State v. Mann, 103 N.M. 660, 712 P.2d 6 (1985)

Nov. 19, 1985 · Court of Appeals of New Mexico · No. 8435
103 N.M. 660, 712 P.2d 6

712 P.2d 6

STATE of New Mexico, Plaintiff-Appellee, v. Stephen J. MANN, Defendant-Appellant.

No. 8435.

Court of Appeals of New Mexico.

Nov. 19, 1985.

Certiorari Denied Jan. 2, 1986.

*662Paul G. Bardacke, Atty. Gen., Barbara P. Green, Asst. Atty. Gen., Santa Pe, for plain tiff-appellee.

David A. Freedman, Nancy Hollander, Freedman, Boyd & Daniels, P.A., Albuquerque, for defendant-appellant.

OPINION

DONNELLY, Chief Judge.

On rehearing, the previous opinion is withdrawn and the following is substituted.

Defendant appeals from a conviction of unlawful possession of a controlled substance, marijuana, with intent to distribute contrary to NMSA 1978, Section 30-31-22 (Repl.Pamp.1980). Pour issues are presented on appeal: (1) claim of pretextual stop of defendant’s automobile; (2) legality of car search; (3) legality of the defendant’s detention; and (4) validity of seizure of evidence. We affirm.

WRITTEN TASK A:
Return the passage of the State v. Mann opinion verbatim, from "STATE of New" down to "Albuquerque, for defendant-appellant.".

DATASET EXTRACT:
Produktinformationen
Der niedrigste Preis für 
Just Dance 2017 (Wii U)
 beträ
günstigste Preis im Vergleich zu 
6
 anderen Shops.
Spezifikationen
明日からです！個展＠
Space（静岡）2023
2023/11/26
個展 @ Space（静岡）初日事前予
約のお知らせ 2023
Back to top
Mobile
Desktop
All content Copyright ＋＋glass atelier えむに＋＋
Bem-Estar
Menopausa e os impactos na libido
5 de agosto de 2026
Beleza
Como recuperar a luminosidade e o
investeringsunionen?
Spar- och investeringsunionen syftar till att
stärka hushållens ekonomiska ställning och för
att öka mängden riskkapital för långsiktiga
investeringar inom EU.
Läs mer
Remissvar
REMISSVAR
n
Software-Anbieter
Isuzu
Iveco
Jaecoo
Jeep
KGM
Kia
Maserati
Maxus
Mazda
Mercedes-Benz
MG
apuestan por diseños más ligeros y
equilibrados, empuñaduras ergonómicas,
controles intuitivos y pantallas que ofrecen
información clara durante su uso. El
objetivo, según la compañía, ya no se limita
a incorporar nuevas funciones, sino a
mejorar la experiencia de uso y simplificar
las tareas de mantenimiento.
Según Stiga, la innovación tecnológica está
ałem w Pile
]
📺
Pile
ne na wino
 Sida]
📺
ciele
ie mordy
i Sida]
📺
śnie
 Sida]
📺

WRITTEN TASK B:
Retype the entries verbatim, from their first line down to the line containing "investeringsunionen?", with both ends included.

EXERCISE OUTPUT A:
STATE of New Mexico, Plaintiff-Appellee, v. Stephen J. MANN, Defendant-Appellant.

No. 8435.

Court of Appeals of New Mexico.

Nov. 19, 1985.

Certiorari Denied Jan. 2, 1986.

*662Paul G. Bardacke, Atty. Gen., Barbara P. Green, Asst. Atty. Gen., Santa Pe, for plain tiff-appellee.

David A. Freedman, Nancy Hollander, Freedman, Boyd & Daniels, P.A., Albuquerque, for defendant-appellant.

EXERCISE OUTPUT B:
Produktinformationen
Der niedrigste Preis für 
Just Dance 2017 (Wii U)
 beträ
günstigste Preis im Vergleich zu 
6
 anderen Shops.
Spezifikationen
明日からです！個展＠
Space（静岡）2023
2023/11/26
個展 @ Space（静岡）初日事前予
約のお知らせ 2023
Back to top
Mobile
Desktop
All content Copyright ＋＋glass atelier えむに＋＋
Bem-Estar
Menopausa e os impactos na libido
5 de agosto de 2026
Beleza
Como recuperar a luminosidade e o
investeringsunionen?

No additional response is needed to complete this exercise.